A natural question is — if Program Synthesis is such a wonderful technology, why don’t we see a proliferation of applications built on top? Though the promise of fully automated software generation is very appealing, there are two main challenges that currently limit the applicability of Program Synthesis.
- Increasingly complex specification requirements. The more sophisticated software the user wants to create, the more labor intensive will be the Specification part. In some instances, it may even be impossible to write down the specifications, as the developer does not know the exact user intent. Thus, the usage of Program Synthesis is usually justifiable when existing applications are tied to narrow-focused fields with a well-defined set of objectives. FlashFill and AutoFill in Excel are good examples of such applications.
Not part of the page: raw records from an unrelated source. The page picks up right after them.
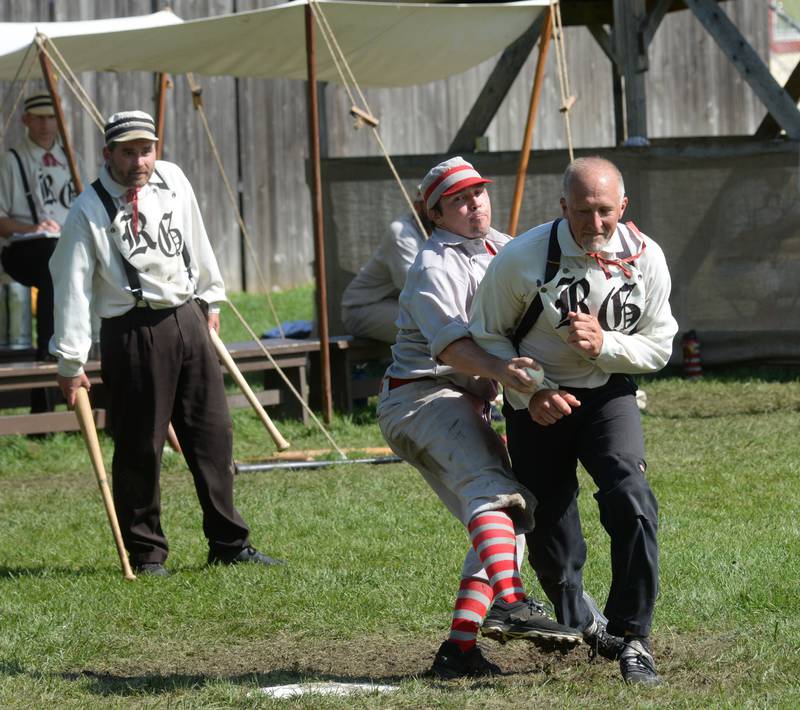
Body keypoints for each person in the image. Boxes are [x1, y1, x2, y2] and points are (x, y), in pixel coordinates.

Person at [468, 156, 678, 685]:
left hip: (608, 395)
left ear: (623, 207)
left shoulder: (647, 257)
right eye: (583, 211)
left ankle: (633, 637)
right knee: (554, 547)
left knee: (632, 499)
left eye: (605, 211)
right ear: (563, 207)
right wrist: (531, 391)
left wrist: (605, 344)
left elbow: (658, 345)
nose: (595, 223)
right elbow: (487, 335)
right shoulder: (521, 258)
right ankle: (579, 618)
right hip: (539, 403)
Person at [49, 110, 282, 577]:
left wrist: (211, 299)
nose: (140, 161)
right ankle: (148, 553)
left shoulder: (172, 178)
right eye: (129, 152)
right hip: (133, 331)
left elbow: (196, 237)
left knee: (213, 435)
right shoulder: (88, 210)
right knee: (141, 445)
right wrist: (70, 361)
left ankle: (229, 543)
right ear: (108, 154)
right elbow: (70, 286)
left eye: (147, 149)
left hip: (186, 317)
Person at [377, 157, 583, 679]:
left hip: (458, 401)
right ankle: (511, 603)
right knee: (494, 494)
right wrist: (503, 371)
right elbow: (450, 348)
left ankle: (459, 651)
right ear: (437, 213)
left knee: (505, 527)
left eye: (479, 193)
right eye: (460, 200)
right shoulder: (433, 265)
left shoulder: (504, 246)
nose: (475, 204)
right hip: (422, 398)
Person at [0, 93, 87, 411]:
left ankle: (79, 371)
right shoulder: (12, 159)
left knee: (71, 266)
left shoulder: (72, 157)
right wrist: (31, 228)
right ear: (25, 120)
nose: (46, 125)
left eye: (51, 118)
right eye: (38, 118)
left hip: (67, 248)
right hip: (24, 251)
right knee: (56, 265)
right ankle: (47, 371)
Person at [340, 194, 431, 343]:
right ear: (417, 207)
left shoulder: (448, 233)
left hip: (398, 305)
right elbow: (416, 289)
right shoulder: (401, 232)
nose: (437, 210)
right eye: (431, 204)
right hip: (362, 308)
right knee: (430, 325)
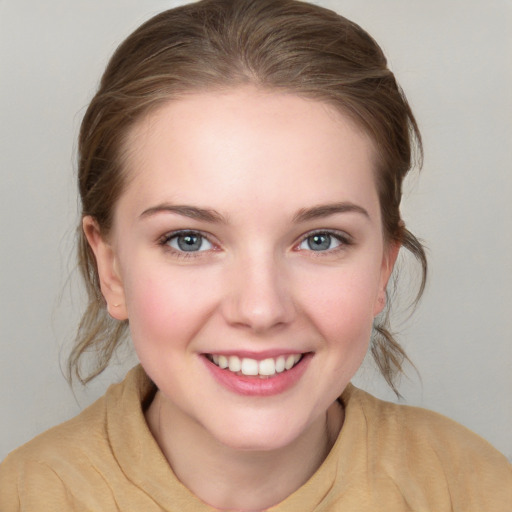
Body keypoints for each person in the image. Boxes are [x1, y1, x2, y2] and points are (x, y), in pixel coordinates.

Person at [1, 0, 510, 510]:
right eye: (189, 240)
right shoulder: (21, 495)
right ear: (110, 269)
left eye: (320, 239)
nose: (261, 310)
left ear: (383, 264)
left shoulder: (473, 488)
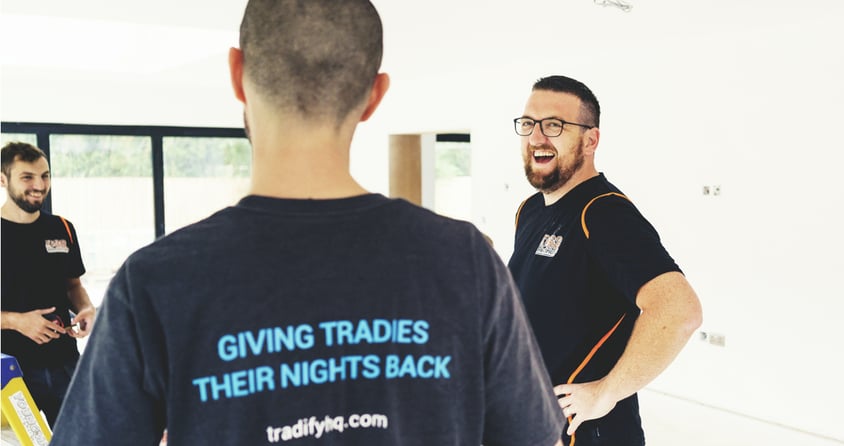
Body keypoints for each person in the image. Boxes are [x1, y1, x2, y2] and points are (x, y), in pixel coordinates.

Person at [50, 1, 565, 445]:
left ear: (236, 74)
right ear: (374, 96)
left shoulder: (154, 281)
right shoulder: (466, 260)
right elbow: (533, 436)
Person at [508, 75, 703, 446]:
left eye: (554, 125)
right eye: (529, 124)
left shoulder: (603, 212)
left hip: (594, 435)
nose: (536, 137)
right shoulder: (530, 211)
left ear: (590, 139)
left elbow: (680, 311)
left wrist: (605, 392)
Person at [0, 141, 96, 427]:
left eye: (45, 175)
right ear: (3, 179)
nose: (39, 185)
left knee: (80, 436)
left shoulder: (62, 228)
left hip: (65, 363)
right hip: (11, 372)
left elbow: (73, 286)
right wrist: (17, 322)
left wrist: (87, 308)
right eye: (27, 177)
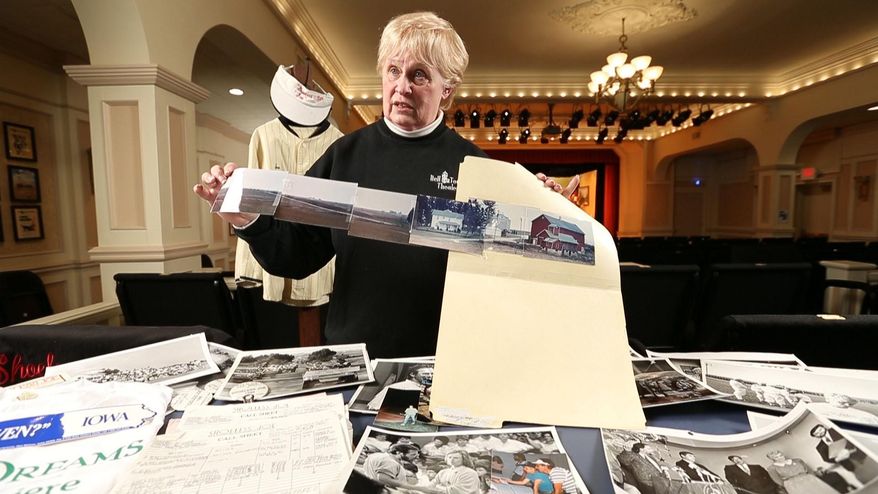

- Increasingly complex computations. The larger the space the developer wants to explore with Program Synthesis the more computation is required. In the general case, Program Synthesis is undecidable. Programmers use different tricks to narrow the search space and to reduce the amount of time/computation it takes to solve the problem. This eventually also narrows the applicability of Program Synthesis. The flip side of the narrow focus is that for certain problems, e.g. smart contract security, Program Synthesis provides qualities that are much sought after–full space exploration and therefore confidence that nothing was missed.